虽然我们曾经需要从书上获取知识,而现在则都是上网搜索(不过常常是些错误知识)。虽然我们曾经需要用电报传递消息,而现在则是Email。确实乔布斯让网络购物更方便,更具吸引力了,但购物依然只是购物。

When Johannes Gutenberg invented printing in the 15th century, he did, indeed, change the world. Literacy spread across the globe when it became possible to produce infinite copies of the same book, rather than laboriously copying manuscripts for the few.
当古腾堡在15实际发明印刷术时,他确实改变了世界。这使得一本书可以无限量地反复复制,迅速将知识传遍世界,而不是耗时耗力地为少数人手抄一些副本。
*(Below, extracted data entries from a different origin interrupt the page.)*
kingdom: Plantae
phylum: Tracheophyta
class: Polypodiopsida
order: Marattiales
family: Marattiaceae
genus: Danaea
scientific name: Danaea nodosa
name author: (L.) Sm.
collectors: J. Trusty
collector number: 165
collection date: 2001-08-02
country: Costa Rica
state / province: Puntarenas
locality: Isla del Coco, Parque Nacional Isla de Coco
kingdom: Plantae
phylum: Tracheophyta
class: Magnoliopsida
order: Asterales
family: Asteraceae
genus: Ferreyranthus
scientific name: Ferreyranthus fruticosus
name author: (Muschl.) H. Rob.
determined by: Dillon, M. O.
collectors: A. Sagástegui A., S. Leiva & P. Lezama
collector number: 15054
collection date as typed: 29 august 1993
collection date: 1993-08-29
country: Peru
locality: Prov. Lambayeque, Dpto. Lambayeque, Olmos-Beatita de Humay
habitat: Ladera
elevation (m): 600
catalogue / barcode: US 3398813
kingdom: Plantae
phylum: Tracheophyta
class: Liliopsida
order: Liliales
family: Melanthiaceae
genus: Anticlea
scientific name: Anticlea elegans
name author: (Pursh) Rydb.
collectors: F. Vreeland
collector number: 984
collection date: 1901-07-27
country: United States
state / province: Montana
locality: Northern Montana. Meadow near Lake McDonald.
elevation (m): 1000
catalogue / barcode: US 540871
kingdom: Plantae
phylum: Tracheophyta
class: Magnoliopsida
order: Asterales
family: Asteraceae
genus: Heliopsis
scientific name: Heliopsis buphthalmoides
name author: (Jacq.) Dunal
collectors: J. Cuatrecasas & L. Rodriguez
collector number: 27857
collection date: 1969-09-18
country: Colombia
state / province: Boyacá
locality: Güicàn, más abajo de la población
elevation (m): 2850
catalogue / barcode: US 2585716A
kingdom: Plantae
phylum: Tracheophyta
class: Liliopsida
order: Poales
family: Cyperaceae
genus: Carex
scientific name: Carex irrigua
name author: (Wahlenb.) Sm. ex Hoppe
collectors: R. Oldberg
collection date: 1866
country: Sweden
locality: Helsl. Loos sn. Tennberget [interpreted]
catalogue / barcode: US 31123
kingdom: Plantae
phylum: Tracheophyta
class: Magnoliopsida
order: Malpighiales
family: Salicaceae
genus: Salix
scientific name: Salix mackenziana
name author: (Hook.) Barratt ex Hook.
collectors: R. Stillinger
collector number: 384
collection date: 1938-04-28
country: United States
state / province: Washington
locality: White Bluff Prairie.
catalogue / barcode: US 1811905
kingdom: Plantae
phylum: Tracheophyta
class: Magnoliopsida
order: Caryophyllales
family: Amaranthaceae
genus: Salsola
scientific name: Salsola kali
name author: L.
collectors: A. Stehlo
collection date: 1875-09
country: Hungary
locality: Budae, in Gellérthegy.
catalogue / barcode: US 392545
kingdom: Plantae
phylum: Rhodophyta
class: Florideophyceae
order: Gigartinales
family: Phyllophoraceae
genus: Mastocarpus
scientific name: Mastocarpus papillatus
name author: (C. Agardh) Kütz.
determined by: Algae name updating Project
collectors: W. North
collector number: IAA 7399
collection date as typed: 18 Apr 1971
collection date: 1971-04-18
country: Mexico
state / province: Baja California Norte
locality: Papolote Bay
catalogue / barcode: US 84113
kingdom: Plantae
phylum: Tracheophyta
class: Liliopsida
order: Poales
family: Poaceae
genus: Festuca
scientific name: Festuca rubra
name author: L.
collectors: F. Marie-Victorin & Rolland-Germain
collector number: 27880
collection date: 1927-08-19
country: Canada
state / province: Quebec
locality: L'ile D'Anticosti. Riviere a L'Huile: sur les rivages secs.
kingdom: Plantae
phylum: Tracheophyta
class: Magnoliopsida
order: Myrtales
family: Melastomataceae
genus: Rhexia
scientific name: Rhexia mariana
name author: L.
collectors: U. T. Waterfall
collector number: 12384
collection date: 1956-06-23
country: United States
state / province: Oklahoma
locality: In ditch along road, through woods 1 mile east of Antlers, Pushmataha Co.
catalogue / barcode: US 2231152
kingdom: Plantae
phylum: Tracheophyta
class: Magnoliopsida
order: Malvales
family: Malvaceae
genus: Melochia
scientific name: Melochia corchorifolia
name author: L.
Similarly, the founding fathers of the Industrial Revolution in Britain changed life beyond imagination.
同样的,英国工业革命的先驱们超乎想象地改变了人类的生活。

In the 18th century, James Hargreaves invented the Spinning Jenny, and Richard Arkwright pioneered the water-propelled spinning frame which led to the mass production of cotton. This was truly revolutionary.
18世纪詹姆斯哈格里夫斯发明珍妮纺纱机,理查德阿克莱特率先推广了导致棉花大规模生产的水力细纱机。这才是真正的革命。

The cotton manufacturers created a whole new class of people – the urban proletariat. The structure of society itself would never be the same. Steve Jobs’ gadgets are simply not in this league.
棉花生产上创造了一整个新型阶层——城市无产阶级。社会的结构本身也就此永久性地改变了。乔布斯的那些玩意跟这根本无法相提并论。

Of course, there are computer-obsessives whose life revolves around screens, Twitter, eBay and Facebook. For them, Steve Jobs may seem like the most important person on the planet. But to call him a visionary is ridiculous. He merely speeded up what we were doing anyway.
当然那些离了计算机就活不了的人们的生活就是绕着屏幕、Twitter、eBay、Facebook这些东西转的。乔布斯对他们来说可能就是世界上最重要的人了。但说他是远见卓识者实在太过无稽了。他不过就是加快了我们本来就在做的东西的进程。

Fundamentally, the world is the same as it was before Steve Jobs. He was simply a clever backroom boy who got lucky. The most important person on the planet? Pull the other one.
从本质上说,世界并没有因乔布斯而有所改变。他不过是个聪明的幕后工作者得到了命运之神的眷顾。要说到世界上最重要的人?还是算了吧。